When AI first entered the mainstream, it felt like paradise.
You could ask an AI to write essays, generate code, build websites, solve math, create art, summarize books, make presentations, and even replace hours of human effort in seconds. Suddenly, things that once required skill, patience, and experience became available to almost anyone with an internet connection.
Before AI, we wrote our own assignments.
We debugged our own code.
We designed our own websites.
We learned through mistakes.
Now, most of that can be done instantly by AI.
At first, this felt revolutionary. And honestly, it was.
But something else happened quietly in the background: people stopped seeing AI as a tool and started treating it like a necessity.
Humans adapted to AI faster than anyone expected. Entire workflows, jobs, businesses, and even lifestyles started revolving around it. Students depend on it for studying. Developers depend on it for coding. Designers depend on it for ideas. Writers depend on it for structure. Companies depend on it for productivity.
And now comes the part that feels familiar.
Initially, AI companies offered massive benefits. Free access. Huge token limits. Cheap subscriptions. Premium features. Generous usage. The competition between companies like GPT(OpenAI), Claude(Anthropic), Gemini(Google), Copilot(Microsoft), Perplexity, and others created a golden age for users.
Everyone wanted users to join their ecosystem.
But recently, the pattern has started changing.
- Gemini increased prices while reducing limits.
- Claude remains extremely expensive with restrictive usage caps.
- GitHub Copilot reduced limits drastically.
- Perplexity removed the “free one-year Pro” promise tied to Airtel plans.
Slowly, the generosity is disappearing.
And honestly, this reminds me of the Jio era.
When Jio first launched, it disrupted the telecom market completely. Cheap data, insane offers, free benefits — everyone rushed toward it because it felt unbeatable. People became dependent on high-speed internet because suddenly it became affordable and accessible.
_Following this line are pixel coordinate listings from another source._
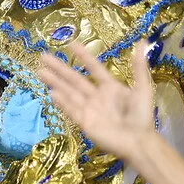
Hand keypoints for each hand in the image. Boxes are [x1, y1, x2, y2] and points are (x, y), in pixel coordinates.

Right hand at [38, 42, 153, 158]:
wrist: (139, 141)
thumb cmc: (142, 115)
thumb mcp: (143, 88)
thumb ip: (138, 67)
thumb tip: (142, 41)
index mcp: (110, 87)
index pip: (93, 68)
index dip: (83, 55)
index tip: (71, 43)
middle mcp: (96, 96)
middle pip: (74, 79)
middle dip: (59, 68)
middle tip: (43, 56)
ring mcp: (89, 110)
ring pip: (69, 93)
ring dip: (55, 82)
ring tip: (40, 72)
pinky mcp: (85, 123)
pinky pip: (72, 111)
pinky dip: (63, 103)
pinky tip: (52, 93)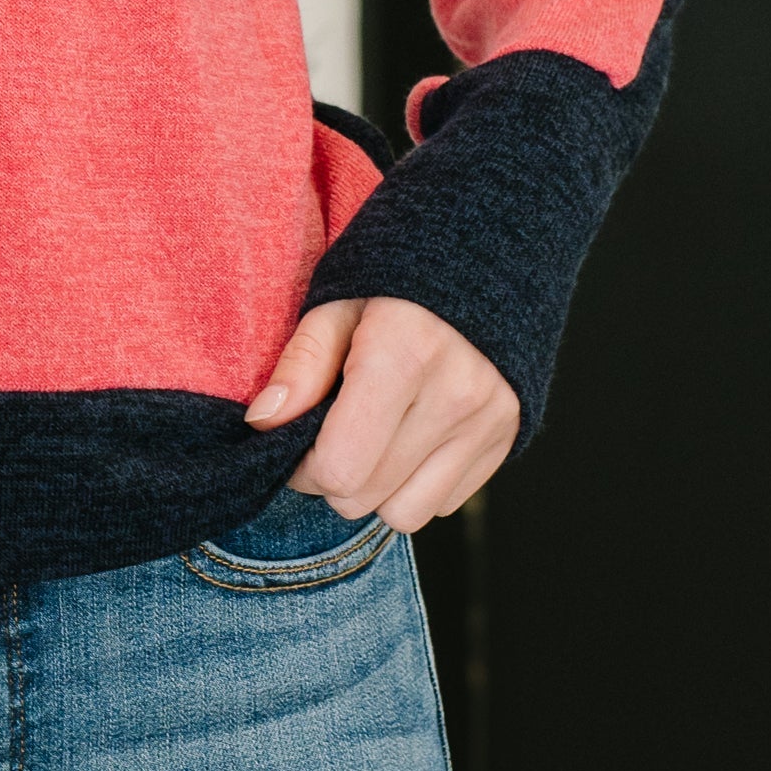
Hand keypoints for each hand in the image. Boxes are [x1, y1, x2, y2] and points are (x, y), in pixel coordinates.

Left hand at [243, 294, 520, 529]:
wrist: (485, 257)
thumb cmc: (394, 280)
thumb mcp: (336, 305)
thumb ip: (300, 365)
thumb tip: (263, 423)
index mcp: (404, 354)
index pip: (339, 467)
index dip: (303, 466)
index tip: (299, 438)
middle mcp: (454, 396)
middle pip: (365, 497)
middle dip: (333, 477)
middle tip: (330, 434)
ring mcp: (487, 421)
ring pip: (405, 513)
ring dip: (376, 490)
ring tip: (371, 440)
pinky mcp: (506, 437)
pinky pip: (443, 503)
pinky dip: (416, 484)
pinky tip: (408, 438)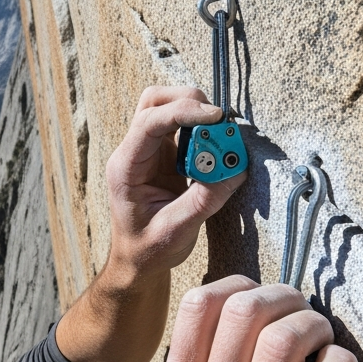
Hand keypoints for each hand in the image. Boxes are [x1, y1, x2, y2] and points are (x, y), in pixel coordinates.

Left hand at [104, 86, 245, 278]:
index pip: (149, 122)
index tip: (216, 117)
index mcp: (126, 167)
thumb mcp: (177, 231)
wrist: (138, 260)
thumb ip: (205, 199)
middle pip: (155, 101)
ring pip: (168, 107)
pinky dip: (203, 129)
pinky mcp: (166, 155)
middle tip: (220, 123)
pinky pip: (184, 127)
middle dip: (189, 102)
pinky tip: (217, 147)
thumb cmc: (148, 249)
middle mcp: (134, 152)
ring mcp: (149, 151)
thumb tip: (236, 169)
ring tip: (221, 138)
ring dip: (197, 113)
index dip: (183, 112)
But over time, prices increased. Benefits reduced. The market adjusted. And the users who got comfortable had no real choice but to continue paying.
Now imagine that same model — but applied not to internet access, but to intelligence, productivity, creativity, and daily work itself.
That is what AI is becoming.
The scary part is that AI is no longer just entertainment or convenience. It has already reshaped society.
- People lost jobs because of AI automation.
- Real art is slowly being replaced by generated content.
- Cybercrime is increasing through AI-generated scams, fake voices, deepfakes, and identity manipulation.
- Data privacy is becoming weaker every year.
- The next generation is growing up in a world where AI has always existed.
Some people today genuinely struggle to imagine working without AI assistance.
And that changes everything.
Because once a technology becomes part of daily life, companies no longer need to “convince” users to adopt it. The users are already dependent.
That is when pricing power begins.
That is when limits shrink.
That is when subscriptions become unavoidable.
And eventually, people may end up paying enormous amounts just to maintain the AI-assisted lifestyle they once received almost freely.
Not because they want luxury.
But because they no longer remember how life worked without it.
Maybe this is how every technological revolution works.
First, companies make the product accessible.
Then society adapts around it.
Eventually, dependence forms.
And once dependence becomes irreversible, monetization follows.
We saw it with the internet.
We saw it with social media.
Now we are watching it happen with AI — but on a much deeper level.
Because AI is not just changing how we communicate or consume content. It is slowly changing how humans think, work, learn, create, and solve problems.
That is what makes this shift different.
An entire generation is growing up with AI as a normal part of life. For many people, it is already integrated into education, careers, creativity, and daily decision-making. The line between “using AI” and “living with AI” is becoming thinner every year.
And maybe that was always the inevitable outcome.
The real question is not whether AI will become more powerful. It definitely will.
The real question is what happens when the systems we depend on the most are controlled by a handful of companies that can change prices, limits, and access whenever they want — especially after the world has forgotten how to function without them.
Maybe the AI paradise was never meant to stay free.
Maybe it was only meant to become essential first.
~ Made with natural intelligence. Enhanced by subscription.